• **WHAT TO WORK ON**: Reproduce every line of the material below verbatim, but omit the pictures.

Source records
★ ★ ★ ★ ★ ★ ★

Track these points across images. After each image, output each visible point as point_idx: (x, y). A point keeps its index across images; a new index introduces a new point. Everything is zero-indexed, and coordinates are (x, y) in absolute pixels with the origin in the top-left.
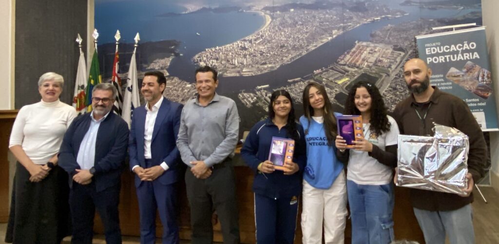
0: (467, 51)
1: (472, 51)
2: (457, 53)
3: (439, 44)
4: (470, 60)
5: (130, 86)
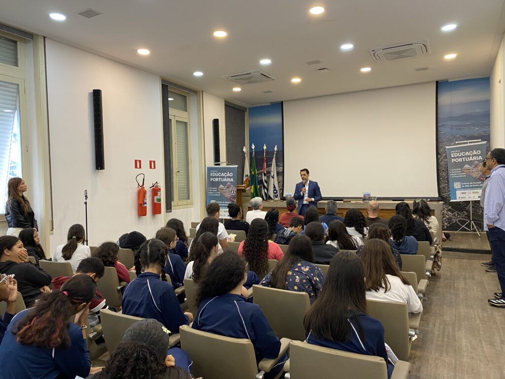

★ ★ ★ ★ ★ ★ ★

• **EXERCISE RESPONSE**:
Track these points across images. After each image, output each visible point as point_idx: (x, y). A point keeps its index across images; a new index introduces a new point. Everything is zero-indexed, and coordinates are (x, y) in absolute pixels with the origin in the top-left.
0: (467, 51)
1: (472, 51)
2: (457, 53)
3: (439, 44)
4: (470, 60)
5: (130, 86)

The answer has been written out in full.